We have two families here from England.  A younger contemporary of the great Spurgeon of London was another Baptist preacher named F. B. Meyer, positively one of the dearest, sweetest Christian characters who ever lived.  Just before he died, he wrote to a friend, and I read the letter.  He says, and I read it, “Dear Friend, I have just heard to my surprise that I have only a few days to live.”  He had been planning another trip to America.  “I’ve just heard to my surprise, that I have only a few days to live.  It may be before this letter reaches you I shall have entered the palace.  Don’t trouble to write, I’ll meet you in the morning.  With much love, yours affectionately, F. B. Meyer.”

That is Christian!  That is the faith!  That is the figure and type of our Lord.  That is the reality in His resurrection, and that is God’s promise to us!

I’ll meet you in the morning by the bright river side

Where all troubles have passed away.

I’ll greet you in the morning, by our Savior’s dear side

And His smile, and His love will be ours, all the day!

[“I’ll Meet You In the Morning,” Alfred E. Brumley, Sr.]

There’s not anything I’ve ever seen, or heard, or read in philosophy, in literature, in history that begins to compare with the preciousness of the wonderful hope we have in Christ, when God raised Him from the dead [Matthew 28:5-10].

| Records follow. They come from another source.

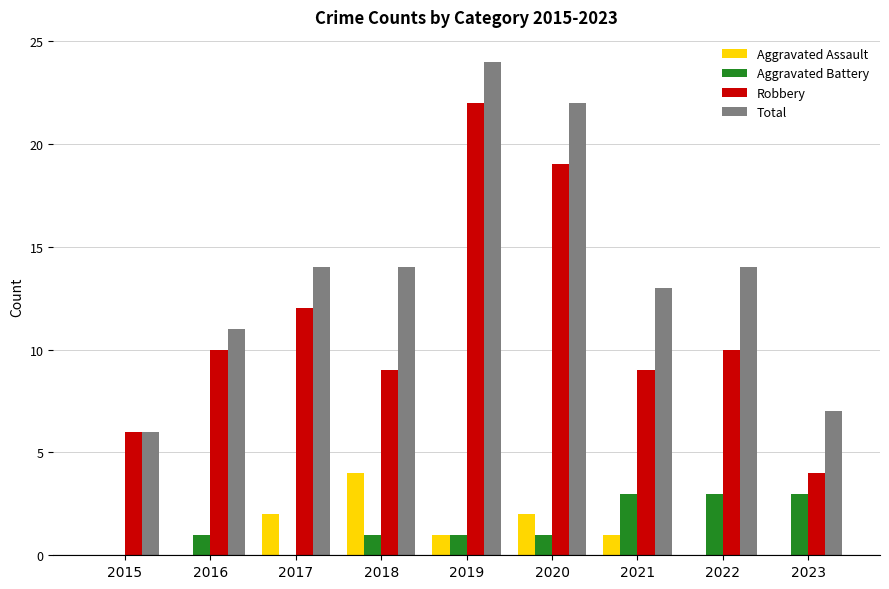

The value of Robbery at 2016 is 4. True or false?

False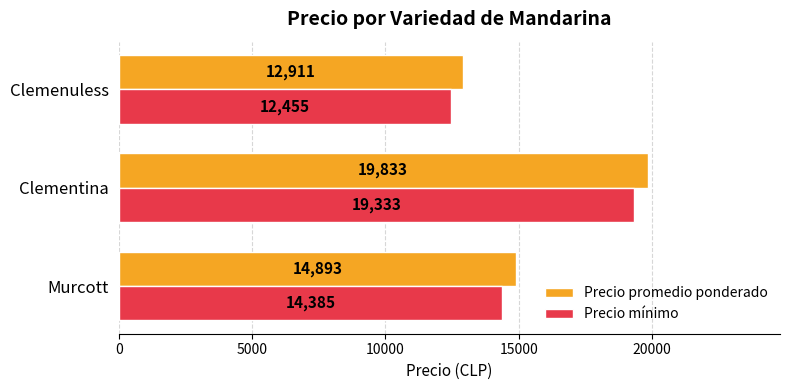

Which series has the largest total across all categories?

Precio promedio ponderado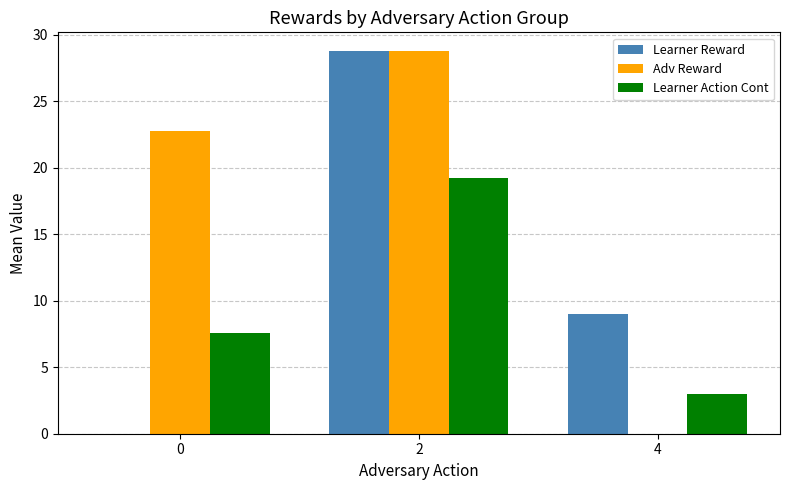

How many values in Adv Reward are above zero?

2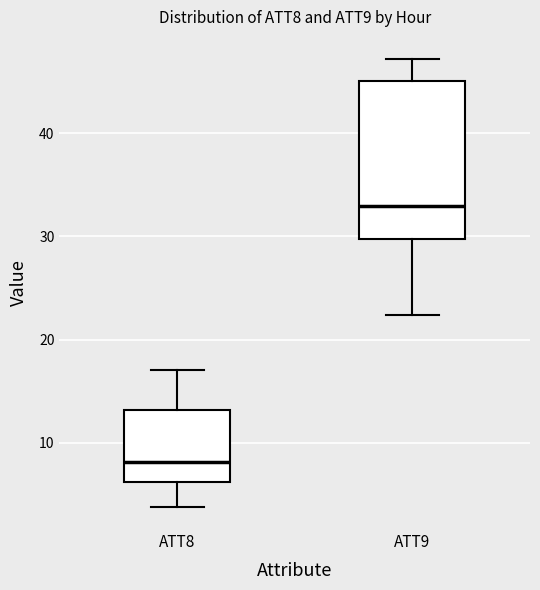

Which box is the tallest, from its lower edge to its upper edge?

ATT9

And this is the gospel we preach.  And this is the invitation in His name that we extend.  To give your heart in trust to the blessed Jesus; to follow Him in baptism according to the Great Commission [Matthew 28:19-20]; to put your life with us in this precious church, we invite you, encourage you, wait for you, pray for you.  In a moment we stand to sing our hymn of appeal.  In the balcony round, a family you, a couple you, or just one somebody you, in the throng on this lower floor, into one of these aisles and down to the front, “Here I am pastor, I have decided for God, and I’m on the way.”  May angels attend you, may the Holy Spirit encourage you as you make that decision in your heart.  And on the first note of the first stanza, take that first step, and God will lead you the rest of the way.  Come, and welcome!  Come, with the angels of glory and with the thousands of us in this sanctuary today, we rejoice at the thought of welcoming you into the kingdom and into the church, while we stand and while we sing.